Plunnies need you as much as you need them, and if they are neglected for any length of time they become frail and insubstantial. Ignore them for too long and they will leave you altogether, hopping off in search of someone else who will love them.
If you fear that you have been neglecting your Plunny do not despair! Providing it has not left you completely there is the possibility of reconciliation. Like any companion, if you acknowledge your mistakes, are truly sorry, and make the effort to repair the damage that your neglect has caused – take the time to get to know it again – you can return to your old closeness. It will not be easy, the Plunny may have changed significantly whilst you have not been paying attention to it, may have new ways and new interests, but it will be worth it in the end. You may end up with a Plunny very different to the one you thought to capture at the outset, but you will not be disappointed.
It does not do to keep your Plunny housebound either. Take your Plunny on adventures; let it sit on the table in restaurants and coffee shops so it can hear the conversations going on around it; take it to museums and art galleries; let it roam the shelves of your local library and pick your next book; talk about it to your friends; share anecdotes of its behaviour on line.
In other words welcome your Plunny into every aspect of your life. In return it will brighten and make magical every element of your world!
4. Are there any downsides to Plunny ownership?
Plunnies can be all consuming. You may find yourself unable to talk about nothing but the Plunny, think about nothing but the Plunny, find interest in anything but the Plunny.
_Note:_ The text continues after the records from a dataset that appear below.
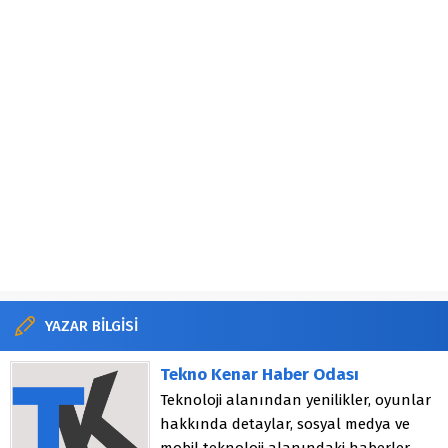
YAZAR BİLGİSİ
Tekno Kenar Haber Odası
Teknoloji alanından yenilikler, oyunlar
hakkında detaylar, sosyal medya ve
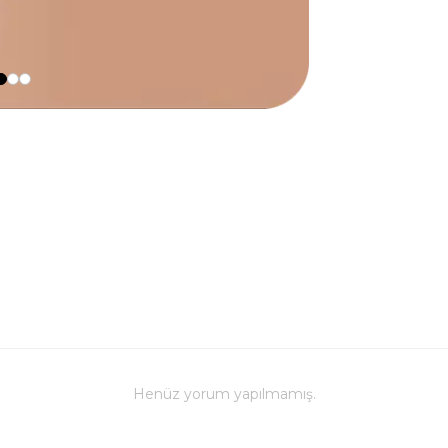
Henüz yorum yapılmamış.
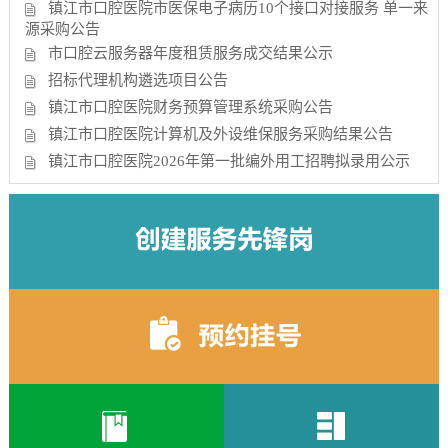
镇江市口腔医院市医保电子病历10个接口对接服务 单一来
源采购公告
市口腔云服务器年度租赁服务成交结果公示
招标代理机构遴选项目公告
镇江市口腔医院财务预算管理系统采购公告
镇江市口腔医院计算机及外设维保服务采购结果公告
镇江市口腔医院2026年第一批编外用工招聘拟录用公示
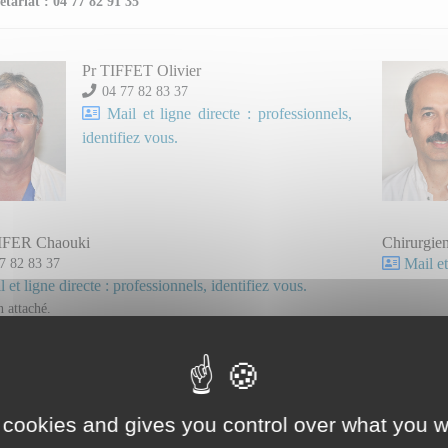
étariat : 04 77 82 91 35
Pr TIFFET Olivier
04 77 82 83 37
Mail et ligne directe : professionnels,
identifiez vous.
IFER Chaouki
Chirurgie
7 82 83 37
Mail et
 et ligne directe : professionnels, identifiez vous.
n attaché.
 cookies and gives you control over what you w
This can cause problems if you have a day job, or a partner, but balancing the Plunny and the rest of your life is a skill that will come with time and is most definitely worth the short-term hassle.
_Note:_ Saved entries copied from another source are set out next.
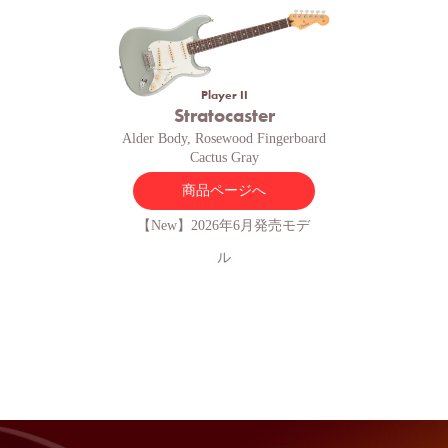
Player II
Stratocaster
Alder Body, Rosewood Fingerboard
Cactus Gray
商品ページへ
【New】2026年6月発売モデ
ル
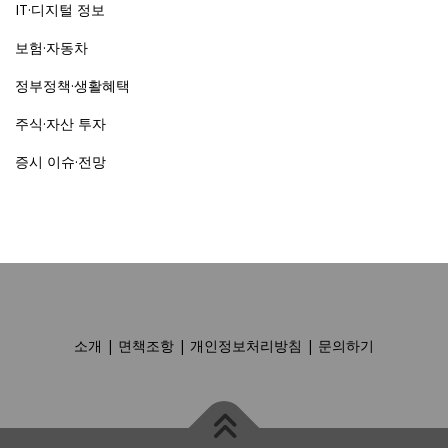
IT·디지털 정보
보험·자동차
정부정책·생활혜택
주식·자산 투자
증시 이슈·전망
소개
|
면책조항
|
개인정보처리방침
|
문의하기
You can also not always tell at the outset whether the Plunny you are stalking will remain small and easily manageable or if it will grow into something overlarge and hairy that sheds on the furniture and scares away the postman. Again, this is a small problem compared with the joy of Plunny ownership but one that needs bearing in mind, especially if you have limited time and resources to devote to a Plunny.
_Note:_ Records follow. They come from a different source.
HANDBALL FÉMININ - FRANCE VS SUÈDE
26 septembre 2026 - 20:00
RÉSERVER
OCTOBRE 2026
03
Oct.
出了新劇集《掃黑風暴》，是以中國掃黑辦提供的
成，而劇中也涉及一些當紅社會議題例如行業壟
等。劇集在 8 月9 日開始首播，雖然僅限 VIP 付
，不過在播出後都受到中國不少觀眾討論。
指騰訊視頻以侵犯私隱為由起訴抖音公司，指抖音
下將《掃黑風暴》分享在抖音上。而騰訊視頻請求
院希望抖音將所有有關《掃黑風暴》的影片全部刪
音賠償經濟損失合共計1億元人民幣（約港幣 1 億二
However there is one warning I feel I must issue:
Plunnies – like their common or garden cousins the rabbit – can reproduce at a speed that may leave you feeling somewhat overwhelmed and (if you have been seduced by the overwhelming cuteness or fascinating attributes of the baby Plunlets into jotting down their descriptions) unable to provide for them all in the correct manner. I have found it beneficial, when this has happened to me (it happens to every writer at some point), to share the excess Plunnies with likeminded friends. This should not be done too often, however, for fear of stretching the friendships to breaking point. Plunnies are not to be taken lightly and prevention is often better than cure – do not capture a Plunny if you do not think you have the time or space to take care of it.
I hope this has been instructive and illuminating and I wish you every success in your next venture into Plunny ownership. If you have owned or are currently a Plunny owner, please leave your tips and tricks in the comments!
Narrativium is not my invention – that honour goes to the late, great, Terry Pratchett, who was one of the best owners and breeders of Plunnies in the world. It should also be noted that Prof B. Ard may have a small amount in common with Prof. D. Trefusis, who was created by Stephen Fry.
This is another post written for the Get Your Words Out forum and shared here because … well, just because!
By Prof. B. Ard of St Francis College, Camford.